**Problem**
Set down a word-for-word copy of the data below, limited to the lines from the first through the line with "Rendered at 1500 by 938 pixels.".
---------- Input ----------
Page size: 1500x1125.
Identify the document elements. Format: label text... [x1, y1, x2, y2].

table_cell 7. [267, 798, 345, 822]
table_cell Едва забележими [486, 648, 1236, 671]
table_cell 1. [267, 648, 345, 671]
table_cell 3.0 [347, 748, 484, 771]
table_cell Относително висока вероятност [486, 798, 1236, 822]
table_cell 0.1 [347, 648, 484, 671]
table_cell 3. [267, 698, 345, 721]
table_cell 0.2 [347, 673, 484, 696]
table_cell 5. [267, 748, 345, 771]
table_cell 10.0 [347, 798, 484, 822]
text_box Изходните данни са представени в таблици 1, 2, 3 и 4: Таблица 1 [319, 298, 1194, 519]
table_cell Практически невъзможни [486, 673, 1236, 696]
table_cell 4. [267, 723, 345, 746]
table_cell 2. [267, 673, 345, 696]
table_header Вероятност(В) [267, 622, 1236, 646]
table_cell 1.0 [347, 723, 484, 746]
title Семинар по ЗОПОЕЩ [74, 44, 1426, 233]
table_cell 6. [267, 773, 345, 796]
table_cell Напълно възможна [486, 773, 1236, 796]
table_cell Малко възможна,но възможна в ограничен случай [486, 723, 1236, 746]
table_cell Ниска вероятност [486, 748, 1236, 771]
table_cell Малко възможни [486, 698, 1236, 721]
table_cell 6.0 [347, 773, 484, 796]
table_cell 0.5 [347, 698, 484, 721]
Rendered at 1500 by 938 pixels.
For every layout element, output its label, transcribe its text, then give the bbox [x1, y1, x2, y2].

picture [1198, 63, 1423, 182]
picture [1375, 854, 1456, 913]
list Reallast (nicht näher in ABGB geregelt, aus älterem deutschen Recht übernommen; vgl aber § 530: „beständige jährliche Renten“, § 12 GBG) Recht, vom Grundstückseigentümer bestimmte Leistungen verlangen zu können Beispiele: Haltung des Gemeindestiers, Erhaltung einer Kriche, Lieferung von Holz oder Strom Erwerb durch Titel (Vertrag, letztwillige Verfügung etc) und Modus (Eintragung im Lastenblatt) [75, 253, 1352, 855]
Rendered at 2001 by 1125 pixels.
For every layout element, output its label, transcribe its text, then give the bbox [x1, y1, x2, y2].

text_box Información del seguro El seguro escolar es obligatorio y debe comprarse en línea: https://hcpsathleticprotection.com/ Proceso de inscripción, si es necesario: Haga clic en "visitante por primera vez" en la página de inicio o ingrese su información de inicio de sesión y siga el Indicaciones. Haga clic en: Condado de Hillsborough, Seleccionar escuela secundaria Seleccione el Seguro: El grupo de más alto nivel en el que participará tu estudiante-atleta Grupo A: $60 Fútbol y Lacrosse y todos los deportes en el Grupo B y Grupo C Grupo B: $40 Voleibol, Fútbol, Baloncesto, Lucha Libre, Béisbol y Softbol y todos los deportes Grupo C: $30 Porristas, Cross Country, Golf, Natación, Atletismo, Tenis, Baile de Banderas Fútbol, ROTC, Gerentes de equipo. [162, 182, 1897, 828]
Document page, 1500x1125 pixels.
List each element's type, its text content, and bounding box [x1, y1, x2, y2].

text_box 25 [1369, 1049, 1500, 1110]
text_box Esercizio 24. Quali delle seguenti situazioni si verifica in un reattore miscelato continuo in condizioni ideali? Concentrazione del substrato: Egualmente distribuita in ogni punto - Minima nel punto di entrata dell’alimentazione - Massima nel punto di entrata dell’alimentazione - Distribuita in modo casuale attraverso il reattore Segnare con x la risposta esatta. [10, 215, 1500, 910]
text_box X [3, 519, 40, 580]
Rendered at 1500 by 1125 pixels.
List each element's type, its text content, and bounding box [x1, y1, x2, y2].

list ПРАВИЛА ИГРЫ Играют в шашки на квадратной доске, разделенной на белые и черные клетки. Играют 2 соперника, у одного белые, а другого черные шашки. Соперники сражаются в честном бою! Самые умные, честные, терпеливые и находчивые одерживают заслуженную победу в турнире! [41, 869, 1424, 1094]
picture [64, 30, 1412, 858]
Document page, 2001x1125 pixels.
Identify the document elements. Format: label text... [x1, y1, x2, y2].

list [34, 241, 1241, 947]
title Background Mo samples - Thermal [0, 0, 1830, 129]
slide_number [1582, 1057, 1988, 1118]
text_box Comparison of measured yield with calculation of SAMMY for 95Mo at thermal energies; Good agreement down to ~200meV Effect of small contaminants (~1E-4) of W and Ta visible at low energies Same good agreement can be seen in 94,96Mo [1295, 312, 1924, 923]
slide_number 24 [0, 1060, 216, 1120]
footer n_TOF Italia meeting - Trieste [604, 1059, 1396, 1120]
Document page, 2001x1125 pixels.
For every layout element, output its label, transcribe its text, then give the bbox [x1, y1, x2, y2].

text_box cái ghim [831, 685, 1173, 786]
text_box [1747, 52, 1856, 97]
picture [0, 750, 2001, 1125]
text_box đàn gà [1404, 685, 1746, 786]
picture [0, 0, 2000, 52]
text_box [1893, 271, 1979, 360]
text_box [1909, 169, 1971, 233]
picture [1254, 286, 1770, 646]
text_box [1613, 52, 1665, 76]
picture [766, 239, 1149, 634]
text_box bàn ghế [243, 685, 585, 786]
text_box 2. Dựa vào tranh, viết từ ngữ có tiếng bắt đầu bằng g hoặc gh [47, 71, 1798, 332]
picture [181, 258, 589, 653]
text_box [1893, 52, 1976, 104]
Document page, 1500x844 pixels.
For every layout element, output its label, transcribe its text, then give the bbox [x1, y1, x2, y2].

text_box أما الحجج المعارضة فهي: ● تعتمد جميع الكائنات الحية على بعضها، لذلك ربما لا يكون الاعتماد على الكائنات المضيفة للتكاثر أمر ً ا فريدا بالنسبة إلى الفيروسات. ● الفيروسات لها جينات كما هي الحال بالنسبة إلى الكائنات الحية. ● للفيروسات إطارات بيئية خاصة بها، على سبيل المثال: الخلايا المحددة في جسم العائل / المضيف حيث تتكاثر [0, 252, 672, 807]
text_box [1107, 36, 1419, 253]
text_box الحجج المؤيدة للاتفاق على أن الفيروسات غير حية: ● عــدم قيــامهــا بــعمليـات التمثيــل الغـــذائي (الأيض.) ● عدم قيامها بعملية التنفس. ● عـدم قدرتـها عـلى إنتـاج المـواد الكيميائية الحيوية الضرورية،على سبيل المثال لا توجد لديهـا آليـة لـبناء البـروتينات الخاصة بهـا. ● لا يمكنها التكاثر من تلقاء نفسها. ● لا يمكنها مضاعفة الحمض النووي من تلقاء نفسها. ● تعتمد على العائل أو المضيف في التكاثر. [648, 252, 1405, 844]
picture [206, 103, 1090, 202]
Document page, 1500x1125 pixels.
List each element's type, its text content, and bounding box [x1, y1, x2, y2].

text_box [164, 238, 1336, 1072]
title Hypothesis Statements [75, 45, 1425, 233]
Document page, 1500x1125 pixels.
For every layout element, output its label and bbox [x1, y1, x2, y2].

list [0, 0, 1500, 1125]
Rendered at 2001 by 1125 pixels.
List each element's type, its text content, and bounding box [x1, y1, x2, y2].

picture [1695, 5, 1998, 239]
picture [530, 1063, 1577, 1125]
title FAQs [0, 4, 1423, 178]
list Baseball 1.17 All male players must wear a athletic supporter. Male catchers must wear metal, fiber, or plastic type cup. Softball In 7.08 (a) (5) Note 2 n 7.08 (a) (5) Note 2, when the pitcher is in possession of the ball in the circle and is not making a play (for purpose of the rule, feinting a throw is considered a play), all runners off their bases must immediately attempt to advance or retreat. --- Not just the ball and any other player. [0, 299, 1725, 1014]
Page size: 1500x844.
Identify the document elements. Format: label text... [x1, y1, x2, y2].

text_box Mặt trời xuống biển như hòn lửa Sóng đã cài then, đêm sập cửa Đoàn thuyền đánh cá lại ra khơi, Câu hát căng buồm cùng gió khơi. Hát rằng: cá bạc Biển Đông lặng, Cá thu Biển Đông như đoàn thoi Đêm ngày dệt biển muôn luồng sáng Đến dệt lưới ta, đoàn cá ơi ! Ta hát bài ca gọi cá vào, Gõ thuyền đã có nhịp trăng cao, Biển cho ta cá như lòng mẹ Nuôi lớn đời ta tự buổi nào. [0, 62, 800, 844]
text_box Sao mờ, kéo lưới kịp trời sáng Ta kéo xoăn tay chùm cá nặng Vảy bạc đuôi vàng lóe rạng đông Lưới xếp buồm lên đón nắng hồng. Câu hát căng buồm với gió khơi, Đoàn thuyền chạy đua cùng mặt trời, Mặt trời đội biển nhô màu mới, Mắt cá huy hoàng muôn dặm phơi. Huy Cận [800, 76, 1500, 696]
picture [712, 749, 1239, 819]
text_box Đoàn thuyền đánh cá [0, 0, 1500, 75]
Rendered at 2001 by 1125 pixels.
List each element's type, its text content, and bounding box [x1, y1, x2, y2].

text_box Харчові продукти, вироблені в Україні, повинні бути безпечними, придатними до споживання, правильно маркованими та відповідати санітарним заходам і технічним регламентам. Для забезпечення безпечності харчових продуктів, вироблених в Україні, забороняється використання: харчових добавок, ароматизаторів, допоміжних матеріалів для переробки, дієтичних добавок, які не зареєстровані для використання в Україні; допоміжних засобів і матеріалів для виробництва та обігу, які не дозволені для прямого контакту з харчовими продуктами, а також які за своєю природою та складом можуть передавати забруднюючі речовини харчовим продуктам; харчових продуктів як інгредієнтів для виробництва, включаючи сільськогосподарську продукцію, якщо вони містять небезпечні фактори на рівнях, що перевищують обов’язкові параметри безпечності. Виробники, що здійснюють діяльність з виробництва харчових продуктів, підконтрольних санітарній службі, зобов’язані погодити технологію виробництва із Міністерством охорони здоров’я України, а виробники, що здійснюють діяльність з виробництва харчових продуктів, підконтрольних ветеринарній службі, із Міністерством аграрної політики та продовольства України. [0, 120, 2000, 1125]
----------
**Output for this exercise**
Page size: 1500x1125.
Identify the document elements. Format: label text... [x1, y1, x2, y2].

table_cell 7. [267, 798, 345, 822]
table_cell Едва забележими [486, 648, 1236, 671]
table_cell 1. [267, 648, 345, 671]
table_cell 3.0 [347, 748, 484, 771]
table_cell Относително висока вероятност [486, 798, 1236, 822]
table_cell 0.1 [347, 648, 484, 671]
table_cell 3. [267, 698, 345, 721]
table_cell 0.2 [347, 673, 484, 696]
table_cell 5. [267, 748, 345, 771]
table_cell 10.0 [347, 798, 484, 822]
text_box Изходните данни са представени в таблици 1, 2, 3 и 4: Таблица 1 [319, 298, 1194, 519]
table_cell Практически невъзможни [486, 673, 1236, 696]
table_cell 4. [267, 723, 345, 746]
table_cell 2. [267, 673, 345, 696]
table_header Вероятност(В) [267, 622, 1236, 646]
table_cell 1.0 [347, 723, 484, 746]
title Семинар по ЗОПОЕЩ [74, 44, 1426, 233]
table_cell 6. [267, 773, 345, 796]
table_cell Напълно възможна [486, 773, 1236, 796]
table_cell Малко възможна,но възможна в ограничен случай [486, 723, 1236, 746]
table_cell Ниска вероятност [486, 748, 1236, 771]
table_cell Малко възможни [486, 698, 1236, 721]
table_cell 6.0 [347, 773, 484, 796]
table_cell 0.5 [347, 698, 484, 721]
Rendered at 1500 by 938 pixels.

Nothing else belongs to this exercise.